For an infinitely generated abelian C$^*$-algebra $B,$ we study the least cardinality possible of a system of generators ($gen_{C^*}(B)$). In fact we deduce that $gen_{C^*}(B)$ coincides with the smallest cardinal number $n$ such that an embedding of $\Delta(B)$ (= the spectrum of $B$) in $\mathbb{R}^n$ exists - The finitely generated version of this result was proved by Nagisa.
In addition, we introduce new concepts of algebrability in terms of $gen_{C^*}(B)$ ($(C^*)$-genalgebrability) and its natural variations.
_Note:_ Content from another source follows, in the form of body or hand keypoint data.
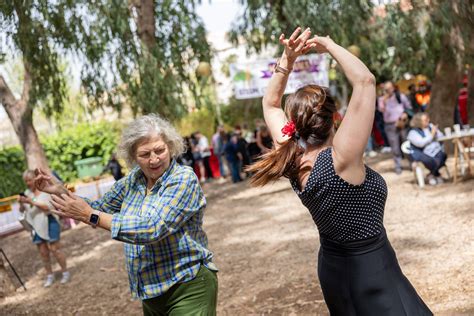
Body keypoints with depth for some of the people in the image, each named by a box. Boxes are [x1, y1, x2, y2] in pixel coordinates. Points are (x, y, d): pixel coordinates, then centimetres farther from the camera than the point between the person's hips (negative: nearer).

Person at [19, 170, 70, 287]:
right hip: (36, 226, 5)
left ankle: (65, 273, 11)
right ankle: (49, 276, 19)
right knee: (43, 253, 8)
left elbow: (48, 207, -18)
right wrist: (21, 203, -15)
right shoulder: (27, 193, 8)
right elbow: (22, 210, 7)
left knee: (55, 249, -3)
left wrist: (32, 202, -25)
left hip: (49, 223, -5)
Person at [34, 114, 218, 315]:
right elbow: (98, 208, 15)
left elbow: (152, 229, -28)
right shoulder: (132, 181, 3)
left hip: (188, 287, -6)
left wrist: (90, 216, -26)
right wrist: (59, 191, 1)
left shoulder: (183, 179, -17)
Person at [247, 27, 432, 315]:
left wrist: (287, 60, -4)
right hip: (370, 274, -7)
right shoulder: (340, 159, -28)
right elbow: (365, 81, -32)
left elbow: (270, 104, 5)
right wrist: (329, 45, -20)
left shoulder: (291, 160, -10)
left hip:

From our methods we infer that there is $^*$-isomorphic copy of $\ell_{\infty}$ in $(\ell_{\infty}\setminus c_0)\cup\{0\}$. In particular, $(\ell_{\infty}\setminus c_0)\cup\{0\}$ contains a copy of every separable Banach space.
Moreover, all the positive answers of this work holds if we replace the set $(\ell_{\infty}\setminus c_0)\cup\{0\}$ with $(B(\ell_2(\mathbb{N}))\setminus K(\ell_2(\mathbb{N}))\cup \{ 0\}.$